I don't know what the Board of Pharmacy requirements are for various states, but they can't be that different from mine. In my state, a prescription is only valid if the prescriber's information is clearly on the prescription, including name, address, phone number, etc.
You'd be surprised, though, how many prescriptions we get from discharged patients with incomplete information. Missing names, missing instructions, one doctor listed on the top of the Rx and signed by someone else, no phone number... it goes on and on. And EVERY time, we have to call the hospital to get the rest of the information, and that usually involves 2-3 phone calls to eventually reach someone who can answer the question. And 90% of the time this occurs during a busy time in the pharmacy and the patient's representative has the actual patient waiting in the car in the parking lot and are always in a hurry to get the patient home (perhaps they should have taken the patient home first, but that's another story). So there we are unable to fill the prescription right away. In some cases, I've had to give back a prescription because it's not legal and I can't fill it.

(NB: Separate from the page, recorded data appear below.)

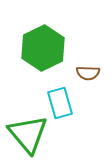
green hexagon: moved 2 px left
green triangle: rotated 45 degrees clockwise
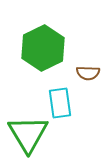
cyan rectangle: rotated 8 degrees clockwise
green triangle: rotated 9 degrees clockwise
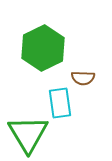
brown semicircle: moved 5 px left, 5 px down
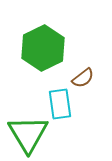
brown semicircle: rotated 40 degrees counterclockwise
cyan rectangle: moved 1 px down
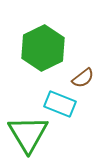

PLEASE, PLEASE, PLEASE, I implore you... if you're a prescriber in a hospital and you're writing scripts for your discharging patients, PLEASE take a few moments to fill them out correctly. Give us some idea who you are. A scribble doesn't do it. If it's a controlled substance, PRINT your name and put your DEA # on it. We're outside the hospital, not the hospital pharmacy. We don't know you're particular scribble. We can't read your mind. Please fill out the prescription completely so we don't have to track you down or bother your nurses to find out what the hell you're prescribing or who you are. Don't do this for us, do it for YOUR patients! They're out in the parking lot and they really want to go home.